» **What is required**: Beginning with the first entry, restate the data word for word and leave out the images.

Records from a data source:
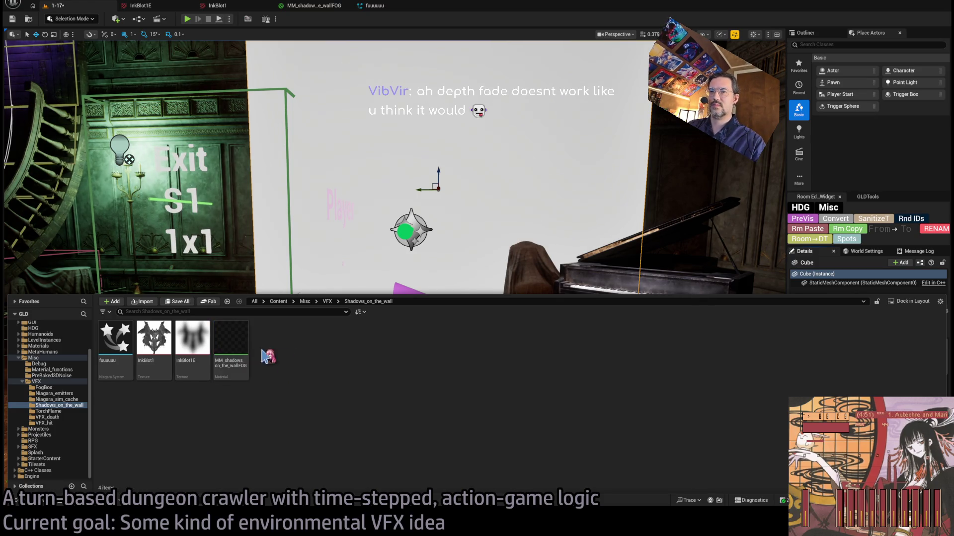
Duplicate it as MM_shadows_on_the_wall and open the copy's material graph.
key(ctrl+d)
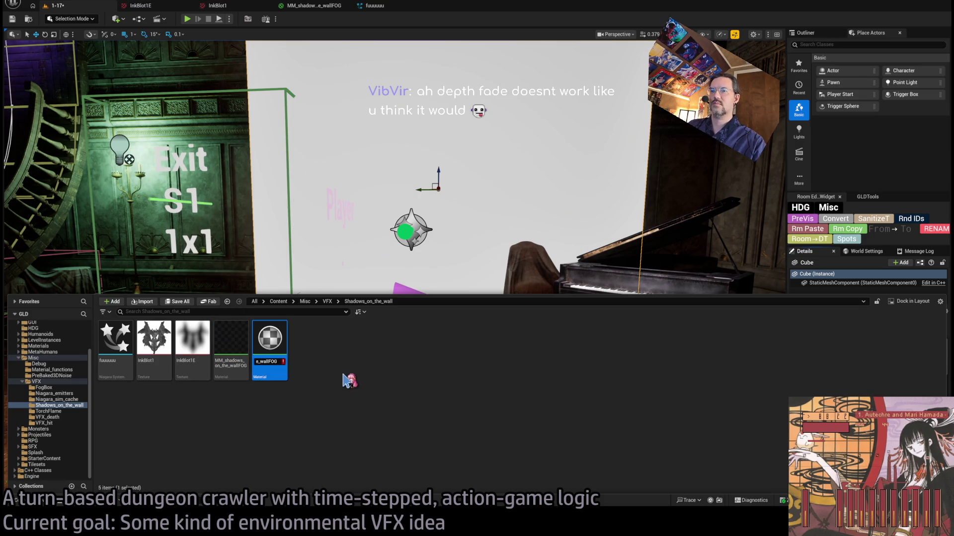
key(BackSpace)
key(Return)
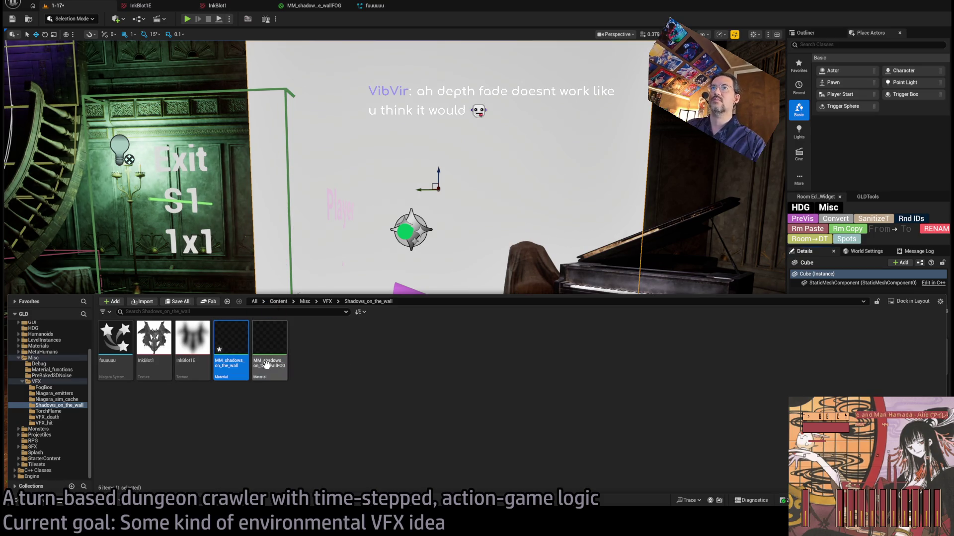
double_click(224, 339)
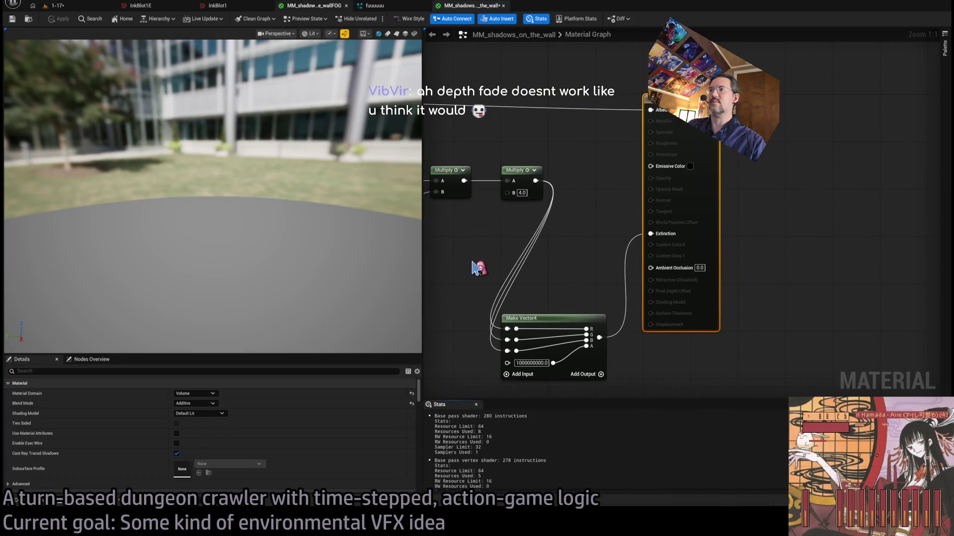
Delete the math nodes and the lower Texture Sample, leaving Particle Color and one Texture Sample.
scroll(483, 272, down, 4)
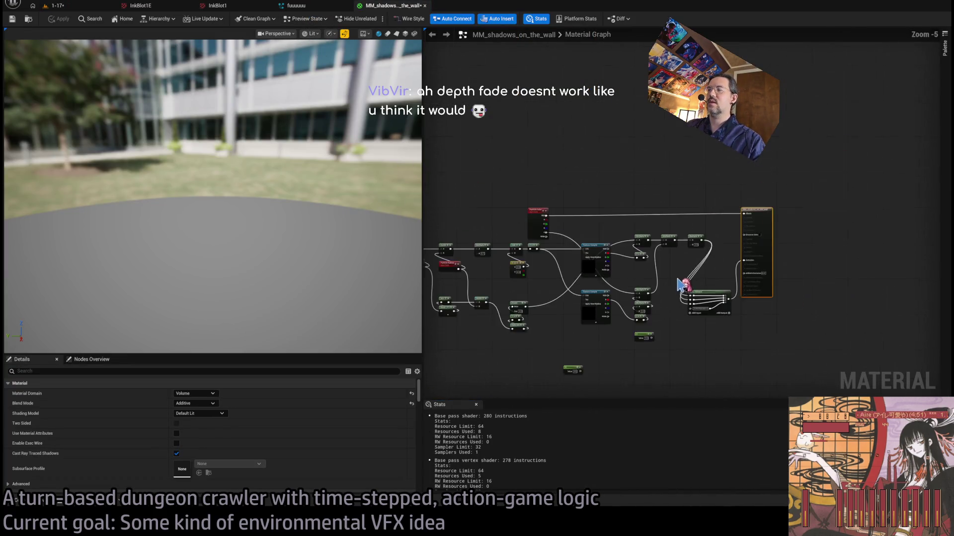
drag(775, 308, 646, 183)
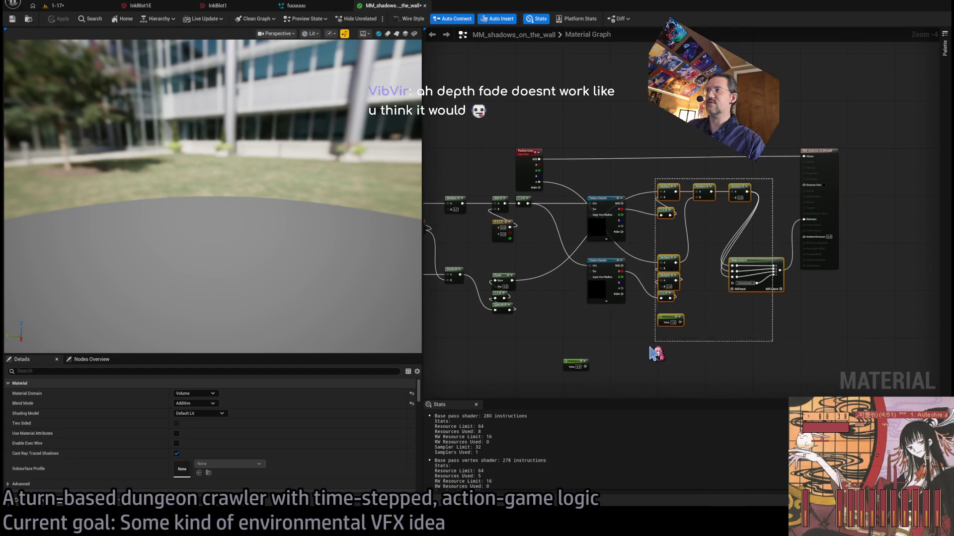
key(Delete)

» **Answer space**:
Duplicate it as MM_shadows_on_the_wall and open the copy's material graph.
key(ctrl+d)
key(BackSpace)
key(Return)
double_click(224, 339)
Delete the math nodes and the lower Texture Sample, leaving Particle Color and one Texture Sample.
scroll(483, 272, down, 4)
drag(775, 308, 646, 183)
key(Delete)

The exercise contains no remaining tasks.